Untuk pekerja yang biasa merokok, ia tidak bisa merokok sembarangan. Ketahuan merokok di dalam proyek, ia kena denda Rp 30.000. “Aturan disini ketat mas,” ungkapnya singkat.
Prihatin
Kita bukannya ingin mengungkit rasa perhatian dan rendahnya penghargaan kita kepada manusia. Sering kali kita tidak menghargai arti kehidupan dan harkat dari seorang manusia. Sepertinya begitu murahnya harga sebuah nyawa itu.
Berbagai peristiwa mengenaskan yang terjadi tidak mengentakkan kesadaran kita untuk mencegah berulangnya peristiwa seperti itu. Setiap kali musibah yang hampir sama terjadi lagi dan kita pun hanya bisa sekadar prihatin.
Sering kita berbicara soal perbaikan ekonomi. Kita bangga bahwa perekonomian yang pernah terpuruk begitu dalam secara bertahap bisa kembali pulih. Kita dan sejumlah pejabat semuanya tersenyum jika mengetahui perekonomian kita bisa tumbuh beberapa persen.

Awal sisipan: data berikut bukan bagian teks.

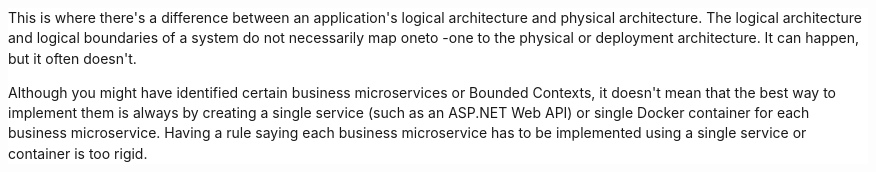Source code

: This is where there's a difference between an application's logical architecture and physical architecture. The logical architecture and logical boundaries of a system do not necessarily map oneto -one to the physical or deployment architecture. It can happen, but it often doesn't.

Although you might have identified certain business microservices or Bounded Contexts, it doesn't mean that the best way to implement them is always by creating a single service (such as an ASP.NET Web API) or single Docker container for each business microservice. Having a rule saying each business microservice has to be implemented using a single service or container is too rigid.

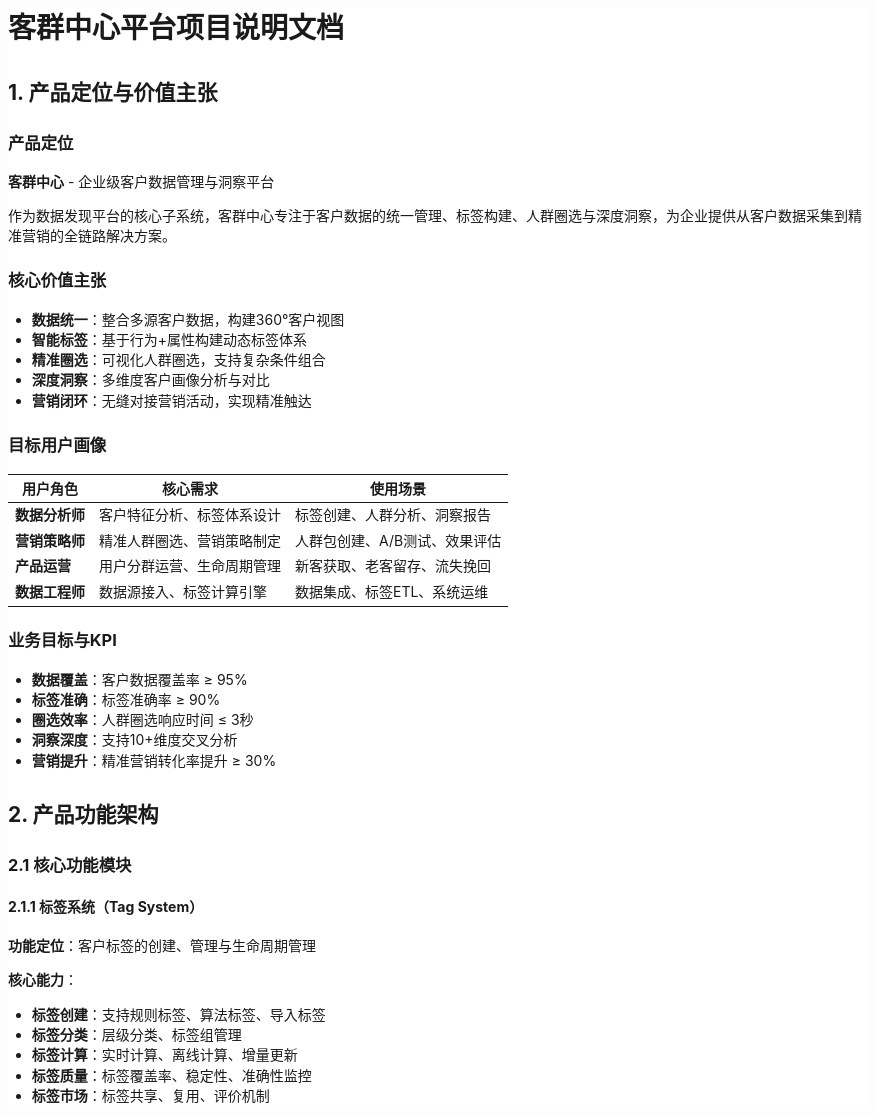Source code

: # 客群中心平台项目说明文档

## 1. 产品定位与价值主张

### 产品定位
**客群中心** - 企业级客户数据管理与洞察平台

作为数据发现平台的核心子系统，客群中心专注于客户数据的统一管理、标签构建、人群圈选与深度洞察，为企业提供从客户数据采集到精准营销的全链路解决方案。

### 核心价值主张
- **数据统一**：整合多源客户数据，构建360°客户视图
- **智能标签**：基于行为+属性构建动态标签体系
- **精准圈选**：可视化人群圈选，支持复杂条件组合
- **深度洞察**：多维度客户画像分析与对比
- **营销闭环**：无缝对接营销活动，实现精准触达

### 目标用户画像

| 用户角色 | 核心需求 | 使用场景 |
|---------|---------|---------|
| **数据分析师** | 客户特征分析、标签体系设计 | 标签创建、人群分析、洞察报告 |
| **营销策略师** | 精准人群圈选、营销策略制定 | 人群包创建、A/B测试、效果评估 |
| **产品运营** | 用户分群运营、生命周期管理 | 新客获取、老客留存、流失挽回 |
| **数据工程师** | 数据源接入、标签计算引擎 | 数据集成、标签ETL、系统运维 |

### 业务目标与KPI
- **数据覆盖**：客户数据覆盖率 ≥ 95%
- **标签准确**：标签准确率 ≥ 90%
- **圈选效率**：人群圈选响应时间 ≤ 3秒
- **洞察深度**：支持10+维度交叉分析
- **营销提升**：精准营销转化率提升 ≥ 30%

## 2. 产品功能架构

### 2.1 核心功能模块

#### 2.1.1 标签系统（Tag System）
**功能定位**：客户标签的创建、管理与生命周期管理

**核心能力**：
- **标签创建**：支持规则标签、算法标签、导入标签
- **标签分类**：层级分类、标签组管理
- **标签计算**：实时计算、离线计算、增量更新
- **标签质量**：标签覆盖率、稳定性、准确性监控
- **标签市场**：标签共享、复用、评价机制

Menjadi pertanyaan adalah, siapakah yang menikmati tingginya tingkat pertumbuhan ekonomi itu? Apakah tingginya pertumbuhan ekonomi yang terjadi itu dinikmati oleh seluruh orang yang tinggal di kawasan ataukah hanya dirasakan segelintir orang saja?

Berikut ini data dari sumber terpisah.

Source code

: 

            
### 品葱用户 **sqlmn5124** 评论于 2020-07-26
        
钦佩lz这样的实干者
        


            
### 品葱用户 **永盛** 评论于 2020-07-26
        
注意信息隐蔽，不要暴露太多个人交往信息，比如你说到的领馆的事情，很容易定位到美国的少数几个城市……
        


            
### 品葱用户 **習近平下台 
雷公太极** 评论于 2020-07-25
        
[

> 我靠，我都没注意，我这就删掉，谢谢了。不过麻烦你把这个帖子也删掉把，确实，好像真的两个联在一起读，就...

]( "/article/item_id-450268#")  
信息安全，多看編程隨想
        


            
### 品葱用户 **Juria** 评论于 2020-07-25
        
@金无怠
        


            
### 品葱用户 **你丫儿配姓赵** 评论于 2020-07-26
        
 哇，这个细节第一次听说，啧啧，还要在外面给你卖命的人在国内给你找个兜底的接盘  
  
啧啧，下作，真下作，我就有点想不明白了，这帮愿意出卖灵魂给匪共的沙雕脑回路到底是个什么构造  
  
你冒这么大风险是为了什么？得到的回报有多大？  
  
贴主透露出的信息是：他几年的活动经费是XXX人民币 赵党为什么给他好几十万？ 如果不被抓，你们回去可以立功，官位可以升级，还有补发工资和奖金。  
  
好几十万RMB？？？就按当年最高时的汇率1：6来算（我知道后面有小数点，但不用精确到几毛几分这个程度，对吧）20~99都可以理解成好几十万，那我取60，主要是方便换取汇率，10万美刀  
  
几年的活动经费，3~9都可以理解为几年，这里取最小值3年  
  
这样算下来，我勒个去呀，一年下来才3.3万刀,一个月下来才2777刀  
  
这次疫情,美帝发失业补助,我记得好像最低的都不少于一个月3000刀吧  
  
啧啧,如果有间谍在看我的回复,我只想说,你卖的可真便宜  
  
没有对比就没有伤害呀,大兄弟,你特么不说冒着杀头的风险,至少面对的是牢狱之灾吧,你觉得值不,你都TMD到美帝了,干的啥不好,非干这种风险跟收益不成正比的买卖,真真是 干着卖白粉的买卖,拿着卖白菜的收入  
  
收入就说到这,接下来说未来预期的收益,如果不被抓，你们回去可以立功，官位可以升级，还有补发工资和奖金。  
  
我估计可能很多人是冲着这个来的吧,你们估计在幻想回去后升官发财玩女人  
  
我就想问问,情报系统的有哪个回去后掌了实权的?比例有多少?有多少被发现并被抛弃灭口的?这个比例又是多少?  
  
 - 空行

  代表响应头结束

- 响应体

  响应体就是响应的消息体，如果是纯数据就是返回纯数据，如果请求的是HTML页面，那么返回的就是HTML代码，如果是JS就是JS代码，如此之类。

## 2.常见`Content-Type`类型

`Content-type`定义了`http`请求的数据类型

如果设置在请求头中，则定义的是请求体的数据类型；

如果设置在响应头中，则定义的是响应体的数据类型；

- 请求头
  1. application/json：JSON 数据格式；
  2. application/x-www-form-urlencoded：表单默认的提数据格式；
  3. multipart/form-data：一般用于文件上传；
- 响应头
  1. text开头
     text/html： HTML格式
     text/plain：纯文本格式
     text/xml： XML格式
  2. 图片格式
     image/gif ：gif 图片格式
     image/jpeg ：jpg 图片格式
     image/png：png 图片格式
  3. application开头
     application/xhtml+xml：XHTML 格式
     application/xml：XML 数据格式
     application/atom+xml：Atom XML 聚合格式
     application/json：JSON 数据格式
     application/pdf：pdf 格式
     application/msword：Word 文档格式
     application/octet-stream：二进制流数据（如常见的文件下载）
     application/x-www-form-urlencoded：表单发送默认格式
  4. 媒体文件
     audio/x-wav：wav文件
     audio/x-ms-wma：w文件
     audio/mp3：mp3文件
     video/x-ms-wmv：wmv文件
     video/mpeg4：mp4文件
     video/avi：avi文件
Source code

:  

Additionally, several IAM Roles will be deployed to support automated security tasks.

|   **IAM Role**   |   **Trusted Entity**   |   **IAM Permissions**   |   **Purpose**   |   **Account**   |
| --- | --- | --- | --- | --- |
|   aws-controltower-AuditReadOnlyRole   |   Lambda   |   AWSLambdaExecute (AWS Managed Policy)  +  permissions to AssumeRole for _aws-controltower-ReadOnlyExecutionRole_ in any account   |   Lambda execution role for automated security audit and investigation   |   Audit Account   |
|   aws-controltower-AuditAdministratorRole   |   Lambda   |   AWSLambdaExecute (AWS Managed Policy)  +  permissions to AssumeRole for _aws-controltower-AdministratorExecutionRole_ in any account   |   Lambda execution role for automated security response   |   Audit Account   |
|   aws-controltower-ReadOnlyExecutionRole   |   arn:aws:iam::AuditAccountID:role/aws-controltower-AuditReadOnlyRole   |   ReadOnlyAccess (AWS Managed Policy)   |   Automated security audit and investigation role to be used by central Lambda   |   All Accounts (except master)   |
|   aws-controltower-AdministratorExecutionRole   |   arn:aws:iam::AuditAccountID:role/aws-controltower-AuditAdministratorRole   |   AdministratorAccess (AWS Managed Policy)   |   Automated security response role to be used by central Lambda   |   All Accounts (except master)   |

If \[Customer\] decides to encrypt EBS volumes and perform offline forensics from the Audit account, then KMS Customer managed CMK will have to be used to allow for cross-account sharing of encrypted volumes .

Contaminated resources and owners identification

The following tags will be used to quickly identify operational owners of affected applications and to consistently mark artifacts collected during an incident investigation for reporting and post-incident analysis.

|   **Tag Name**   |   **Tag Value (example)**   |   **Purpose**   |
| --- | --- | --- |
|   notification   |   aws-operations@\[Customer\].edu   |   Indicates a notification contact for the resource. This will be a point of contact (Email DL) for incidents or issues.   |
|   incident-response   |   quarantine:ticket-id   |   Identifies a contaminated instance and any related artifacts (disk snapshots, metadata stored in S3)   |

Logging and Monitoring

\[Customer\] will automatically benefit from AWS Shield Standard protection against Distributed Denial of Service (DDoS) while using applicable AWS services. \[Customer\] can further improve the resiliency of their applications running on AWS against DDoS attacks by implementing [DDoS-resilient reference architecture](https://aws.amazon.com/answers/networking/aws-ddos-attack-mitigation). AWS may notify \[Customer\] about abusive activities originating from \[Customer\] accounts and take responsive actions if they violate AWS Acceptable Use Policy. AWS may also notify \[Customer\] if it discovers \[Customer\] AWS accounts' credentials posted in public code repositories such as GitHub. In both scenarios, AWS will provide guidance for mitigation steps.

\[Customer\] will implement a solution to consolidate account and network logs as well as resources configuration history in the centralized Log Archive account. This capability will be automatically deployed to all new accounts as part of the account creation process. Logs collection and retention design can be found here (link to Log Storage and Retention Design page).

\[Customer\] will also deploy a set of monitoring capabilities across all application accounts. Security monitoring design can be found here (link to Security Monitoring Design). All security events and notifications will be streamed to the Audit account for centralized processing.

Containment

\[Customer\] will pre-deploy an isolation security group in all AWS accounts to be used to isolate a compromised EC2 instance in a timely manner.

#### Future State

Kita harus akui, pertumbuhan ekonomi itu tidak menetes ke semua orang. Hanya sebagian kecil saja yang menikmati hasil pembangunan. Hal itu terutama dirasakan oleh negara yang padat penduduknya seperti Indonesia dan Cina.

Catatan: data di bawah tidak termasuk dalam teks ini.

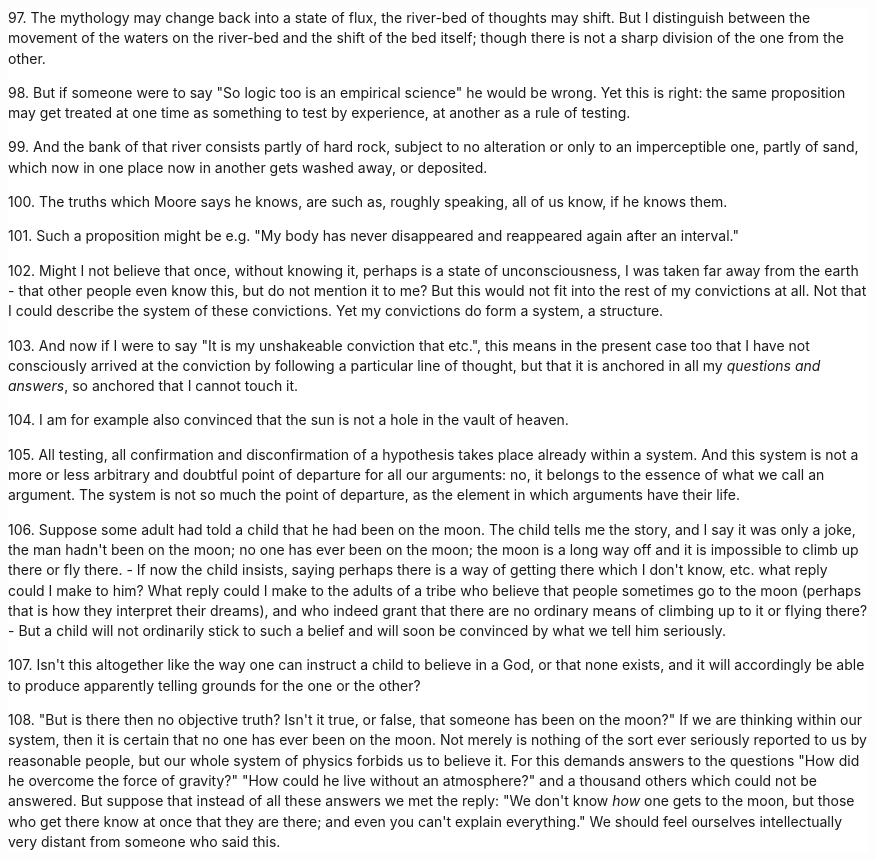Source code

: 97\. The mythology may change back into a state of flux, the river-bed of thoughts may shift\. But I distinguish between the movement of the waters on the river-bed and the shift of the bed itself; though there is not a sharp division of the one from the other\.

98\. But if someone were to say "So logic too is an empirical science" he would be wrong\. Yet this is right: the same proposition may get treated at one time as something to test by experience, at another as a rule of testing\.

99\. And the bank of that river consists partly of hard rock, subject to no alteration or only to an imperceptible one, partly of sand, which now in one place now in another gets washed away, or deposited\.

100\. The truths which Moore says he knows, are such as, roughly speaking, all of us know, if he knows them\.

101\. Such a proposition might be e\.g\. "My body has never disappeared and reappeared again after an interval\."

102\. Might I not believe that once, without knowing it, perhaps is a state of unconsciousness, I was taken far away from the earth - that other people even know this, but do not mention it to me? But this would not fit into the rest of my convictions at all\. Not that I could describe the system of these convictions\. Yet my convictions do form a system, a structure\.

103\. And now if I were to say "It is my unshakeable conviction that etc\.", this means in the present case too that I have not consciously arrived at the conviction by following a particular line of thought, but that it is anchored in all my _questions and answers_, so anchored that I cannot touch it\.

104\. I am for example also convinced that the sun is not a hole in the vault of heaven\.

105\. All testing, all confirmation and disconfirmation of a hypothesis takes place already within a system\. And this system is not a more or less arbitrary and doubtful point of departure for all our arguments: no, it belongs to the essence of what we call an argument\. The system is not so much the point of departure, as the element in which arguments have their life\.

106\. Suppose some adult had told a child that he had been on the moon\. The child tells me the story, and I say it was only a joke, the man hadn't been on the moon; no one has ever been on the moon; the moon is a long way off and it is impossible to climb up there or fly there\. - If now the child insists, saying perhaps there is a way of getting there which I don't know, etc\. what reply could I make to him? What reply could I make to the adults of a tribe who believe that people sometimes go to the moon (perhaps that is how they interpret their dreams), and who indeed grant that there are no ordinary means of climbing up to it or flying there? - But a child will not ordinarily stick to such a belief and will soon be convinced by what we tell him seriously\.

107\. Isn't this altogether like the way one can instruct a child to believe in a God, or that none exists, and it will accordingly be able to produce apparently telling grounds for the one or the other?

108\. "But is there then no objective truth? Isn't it true, or false, that someone has been on the moon?" If we are thinking within our system, then it is certain that no one has ever been on the moon\. Not merely is nothing of the sort ever seriously reported to us by reasonable people, but our whole system of physics forbids us to believe it\. For this demands answers to the questions "How did he overcome the force of gravity?" "How could he live without an atmosphere?" and a thousand others which could not be answered\. But suppose that instead of all these answers we met the reply: "We don't know _how_ one gets to the moon, but those who get there know at once that they are there; and even you can't explain everything\." We should feel ourselves intellectually very distant from someone who said this\.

Indonesia dan Cina menghadapi persoalan distribusi kemakmuran, di tengah kemajuan ekonominya. Untuk itulah, Cina memutuskan untuk menurunkan tingkat pertumbuhan agar kesenjangan yang terjadi tidak semakin lebar.
Peristiwa yang dialami para pekerja proyek seperti Slamet dan ratusan pekerja proyek lainnya merupakan salah satu contoh dari persoalan kesenjangan distribusi kemakmuran. Betapa pun mereka bekerja keras, dengan tingkat risiko yang begitu tinggi, mereka hanya mendapatkan penghasilan yang pas-pasan.
Namun, Slamet dan rekannya lebih beruntung. Jutaan orang lainnya malah hidup di tengah ketidakpastian. Mereka masih berjuang untuk bisa diakui keberadaan, yakni bisa memperoleh pekerjaan.
Tingginya pengangguran di negeri khatulistiwa ini merupakan persoalan yang harus kita pecahkan bersama. Sepanjang masalah pengangguran belum bisa terselesaikan, maka bukan persoalan distribusi kemakmuran yang tidak bisa terselesaikan, tapi bentuk-bentuk penghargaan kepada kehidupan dan kemanusiaan masih akan terus rendah, terutama bagi para pekerja proyek.